Ce dernier est toujours mort de rire lorsque je pose ma tasse chaude sur la table en face de lui.

Il m'aggace.

Et je me déteste encore plus.

Si encore je m'étais contentée de m'enfuir... Après quinze minute à courir telle une fugitive avec la police aux trousses, je me suis retrouvée face au portail de sortie. Fermé à clé. Que j'ai bien entendu tenté d'escalader.

Résultat des courses, je me suis vautrée en tentant de l'emjamber, récoltant au passage, des échardes et un énorme bleu sur mon postérieur.

James est arrivé en courant à son tour, pile au moment de l'impact. Evidemment.

Après mon détallage express, le gardien s'est contenté de lui rappeler l'interdiction de baignade et l'heure de fermeture en lui demandant de rejoindre la sortie sans détour. Aucune menotte ni amende. Pas de réprimande ni de coup de matraque. Non mais Franchement. Je m'imaginais quoi ? Finir ma nuit en cellule ?

II a dû sprinter pour me rattraper, mais aurait manifestement pu s'en passer... J'ai passé tout le trajet du retour sur une fesse, tentant en vain de calmer la douleur sourde de l'hématome naissant, tout en ignorant mon conducteur, hilare.

Je m'installe face à James, avec mes toasts et mon beurre de cacahuète tout en gardant le silence. S'il continue de ricanner, je lui botte l'arrière-train histoire qu'il partage ma douleur.
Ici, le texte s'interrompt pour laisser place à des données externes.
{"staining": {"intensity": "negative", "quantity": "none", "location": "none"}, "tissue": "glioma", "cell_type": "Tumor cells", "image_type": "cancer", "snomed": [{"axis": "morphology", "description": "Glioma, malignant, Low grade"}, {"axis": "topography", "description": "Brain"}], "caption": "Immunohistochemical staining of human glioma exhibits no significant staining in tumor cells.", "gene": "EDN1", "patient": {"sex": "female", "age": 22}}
- Est-ce que tu comptes te payer ma tête toute la journée ? Je ronchonne en tartinant mon pain.

- Désolé, désolé bafouille-t-il les lèvres frémissantes. Il se racle la gorge histoire de camouffler un dernier pouffement et raporte son attention sur son Iphone.

- Qu'est ce que tu as prévu aujourd'hui ? reprend t'il en essayant tant bien que mal de garder son sérieux.

- Quelques courses personelles.... Et peut-être aller nager un peu. Pourquoi ? Je le questionne suspicieuse.

- Et bien, on pourrait se programmer un deuxième round si ça te dit ? me répond-t-il en me fixant d'un air conspirateur.

Quoi déjà ?

- Hum... je ne sais pas trop. On est lundi et j'ai des choses à faire. Et puis... Est ce que tu ne travailles jamais ?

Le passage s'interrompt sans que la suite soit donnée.